Activity - Using the word "APERTURE" as the filter, copy each matching line from the records.

· · · · ·

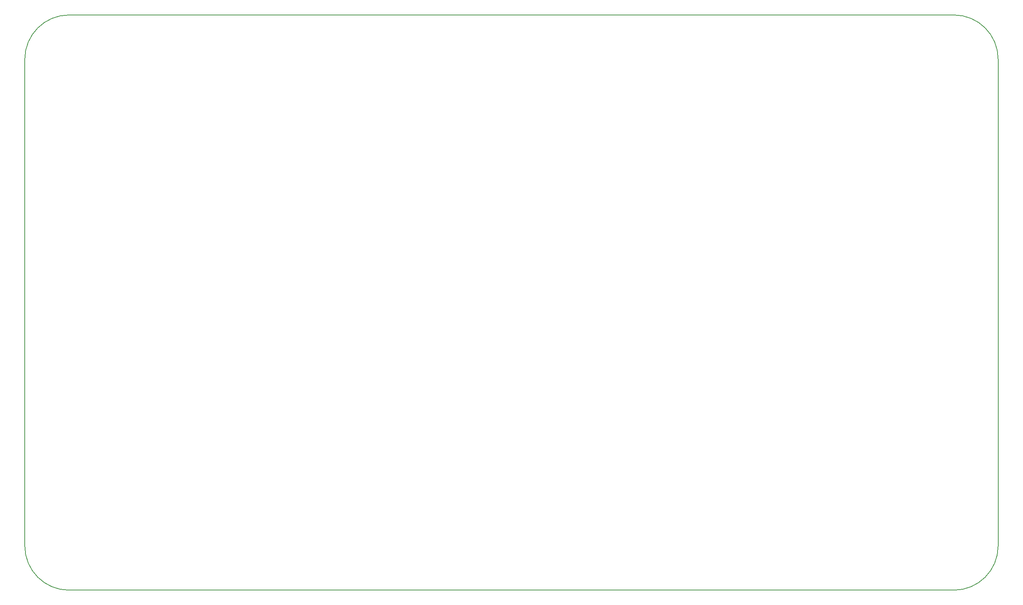
<source format=gbr>
G04 #@! TF.GenerationSoftware,KiCad,Pcbnew,(5.1.6)-1*
G04 #@! TF.CreationDate,2020-06-16T22:34:25-04:00*
G04 #@! TF.ProjectId,gantry-controller-prototype-DUE,67616e74-7279-42d6-936f-6e74726f6c6c,rev?*
G04 #@! TF.SameCoordinates,Original*
G04 #@! TF.FileFunction,Profile,NP*
%FSLAX46Y46*%
G04 Gerber Fmt 4.6, Leading zero omitted, Abs format (unit mm)*
G04 Created by KiCad (PCBNEW (5.1.6)-1) date 2020-06-16 22:34:25*
%MOMM*%
%LPD*%
G01*
G04 APERTURE LIST*
G04 #@! TA.AperFunction,Profile*
%ADD10C,0.200000*%
G04 #@! TD*
G04 APERTURE END LIST*
D10*
X260000000Y-154999998D02*
G75*
G02*
X250000000Y-165000000I-10000001J-1D01*
G01*
X250000000Y-165000000D02*
X50000000Y-165000000D01*
X50000000Y-165000001D02*
G75*
G02*
X39999999Y-155000000I0J10000001D01*
G01*
X40000000Y-155000000D02*
X40000000Y-44999999D01*
X39999999Y-45000001D02*
G75*
G02*
X49999999Y-34999999I10000001J1D01*
G01*
X50000000Y-34999999D02*
X250000000Y-34999999D01*
X249999999Y-34999999D02*
G75*
G02*
X260000000Y-45000000I0J-10000001D01*
G01*
X260000000Y-44999999D02*
X260000000Y-155000000D01*
M02*

</source>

· · · · ·

Task output -
G04 APERTURE LIST*
G04 APERTURE END LIST*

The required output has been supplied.